Lundi soir, les Canadiens ont réélu les libéraux de Justin Trudeau. Le Parti libéral du Canada formera un gouvernement minoritaire à Ottawa dans un Parlement dont les couleurs auront peu changé. Les électeurs canadiens ont ainsi décidé de confier un troisième mandat à Justin Trudeau et à ses troupes, au terme d’élections qui ont produit un résultat quasi identique à celui de 2019. Et parmi les élus on compte 8 députés ouvertement LGBTQ2S+, dont deux femmes et un autochtone. Ce nombre est en hausse par rapport aux dernières élections fédérales de 2019, alors que seulement quatre députés LGBTQ2S+ avaient été élus.

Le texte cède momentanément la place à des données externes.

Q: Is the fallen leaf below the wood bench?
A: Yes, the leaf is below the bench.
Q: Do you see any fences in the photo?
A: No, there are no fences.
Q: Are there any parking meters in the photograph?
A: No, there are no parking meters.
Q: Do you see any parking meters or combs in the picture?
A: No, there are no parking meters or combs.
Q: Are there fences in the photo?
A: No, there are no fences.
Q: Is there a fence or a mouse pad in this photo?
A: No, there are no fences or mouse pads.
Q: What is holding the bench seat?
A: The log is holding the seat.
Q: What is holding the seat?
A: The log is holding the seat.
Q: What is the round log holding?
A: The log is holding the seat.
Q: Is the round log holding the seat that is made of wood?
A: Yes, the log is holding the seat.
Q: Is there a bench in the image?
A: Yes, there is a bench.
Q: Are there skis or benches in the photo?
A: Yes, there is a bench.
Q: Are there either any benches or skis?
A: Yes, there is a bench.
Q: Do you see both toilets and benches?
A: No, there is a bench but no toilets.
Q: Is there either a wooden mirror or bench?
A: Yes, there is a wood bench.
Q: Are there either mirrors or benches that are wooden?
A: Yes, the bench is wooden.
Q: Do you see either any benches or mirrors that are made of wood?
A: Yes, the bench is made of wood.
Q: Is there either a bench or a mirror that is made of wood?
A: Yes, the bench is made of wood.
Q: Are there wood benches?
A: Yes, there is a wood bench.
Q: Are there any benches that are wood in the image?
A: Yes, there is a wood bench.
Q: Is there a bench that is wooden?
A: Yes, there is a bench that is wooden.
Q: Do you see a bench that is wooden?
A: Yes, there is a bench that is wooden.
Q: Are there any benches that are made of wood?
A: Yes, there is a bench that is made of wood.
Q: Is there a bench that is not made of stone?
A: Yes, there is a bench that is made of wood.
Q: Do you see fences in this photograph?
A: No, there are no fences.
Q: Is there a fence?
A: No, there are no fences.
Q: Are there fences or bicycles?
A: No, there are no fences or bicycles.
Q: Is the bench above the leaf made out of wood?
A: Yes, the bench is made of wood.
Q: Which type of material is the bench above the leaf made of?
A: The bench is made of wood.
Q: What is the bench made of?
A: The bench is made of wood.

Voici les 8 nouveaux députés ouvertement LGBTQ2S+ du Canada : 4 libéraux, 2 néo-démocrates et 2 conservateurs. Nous disons «ouvertement», car il y a probablement d’autres personnes LGBTQ2S+ qui ont été élues, mais qui n’ont pas encore abordé la question publiquement.

Blake Desjarlais
Nouveau Parti Démocratique — Edmonton Griesbach
Blake Desjarlais est entré dans l’histoire lors de cette élection, devenant le premier député bispirituel du Canada élu au Parlement. Un homme métis/cri élevé dans la communauté métis de Fishing Lake au nord-est d’Edmonton, Desjarlais est l’un des deux nouveaux candidats LGBTQ2S+ à remporter leur siège. Avant d’entrer en politique fédérale, il a été directeur des affaires publiques et nationales du Métis Settlements General Council. Pour Desjarlais, il est important de soutenir et de créer un espace pour les personnes queer, trans et bispirituelles, en particulier les personnes de couleur LGBTQ2S+. En entrevue, Desjarlais a également parlé de l’importance de la représentation bispirituelle et autochtone LGBTQ+ : « Être bispirituel est un honneur et il est important de s’assurer que les autres personnes bispirituelles voient une représentation au Canada.»

Randall Garrison
Nouveau Parti Démocratique — Esquimalt–Saanich–Sooke
Randall Garrison effectuera son quatrième mandat en tant que député de la Colombie-Britannique, dans une circonscription qu’il a gagnée pour la première fois en 2011. Garrison a une longue histoire au service des Canadiens LGBTQ2S+; notamment, en 2013, il a déposé le projet de loi d’initiative parlementaire C-279, qui aurait ajouté l’identité et l’expression de genre comme motifs protégés contre la discrimination au Code criminel. Il a également été le porte-parole officiel du NPD pour les questions LGBTQ+ et les questins d’orientation sexuelle et identité et expression de genre. Lors d’une interview, il a déclaré qu’il est prioritaire d’interdire la thérapie de conversion à l’échelle nationale (rappelons que le projet de loi C-6, qui interdirait la pratique discriminatoire, n’avait pas été ratifié par le Sénat avant le déclenchement des élections. Garrison avait également souligné le harcèlement et la discrimination continus auxquels les communautés LGBTQ2S+ sont confrontées au Canada.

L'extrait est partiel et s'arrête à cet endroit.